▸ **About this task**: Write out again, exactly as they stand, the line that includes "move | gray_deep_dish" and all remaining lines of the entries.

▸ **Data to use**:
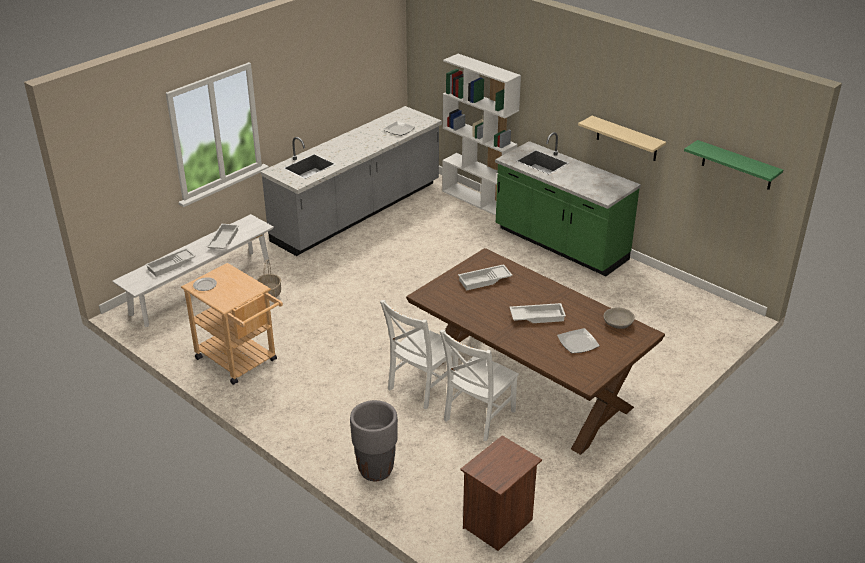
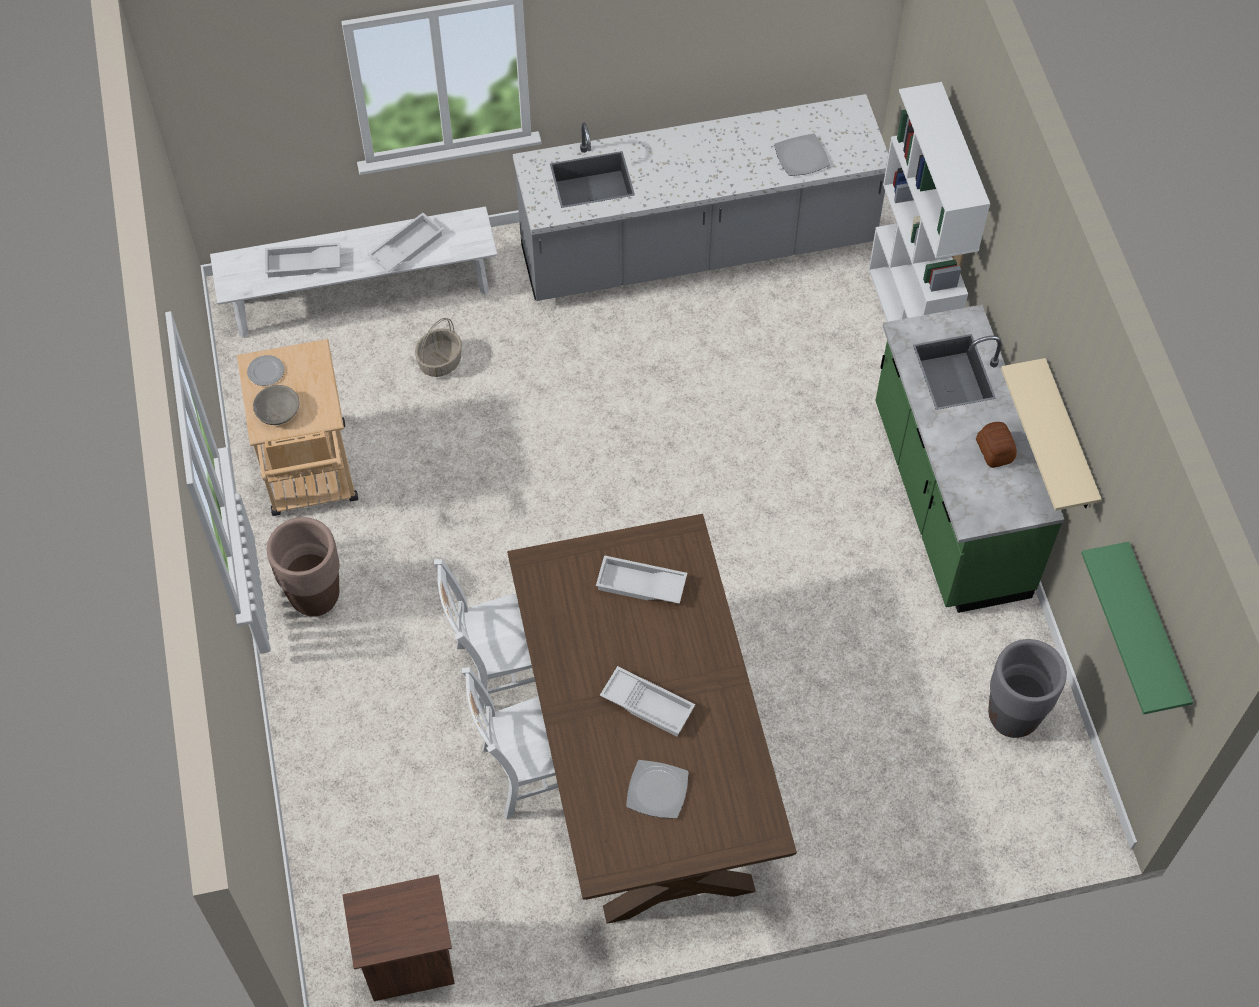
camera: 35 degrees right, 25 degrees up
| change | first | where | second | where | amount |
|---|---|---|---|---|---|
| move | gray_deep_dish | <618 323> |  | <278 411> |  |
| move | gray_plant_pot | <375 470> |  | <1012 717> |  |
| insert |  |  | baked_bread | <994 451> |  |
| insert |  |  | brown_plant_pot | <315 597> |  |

▸ **Solved exercise**:
| move | gray_deep_dish | <618 323> |  | <278 411> |  |
| move | gray_plant_pot | <375 470> |  | <1012 717> |  |
| insert |  |  | baked_bread | <994 451> |  |
| insert |  |  | brown_plant_pot | <315 597> |  |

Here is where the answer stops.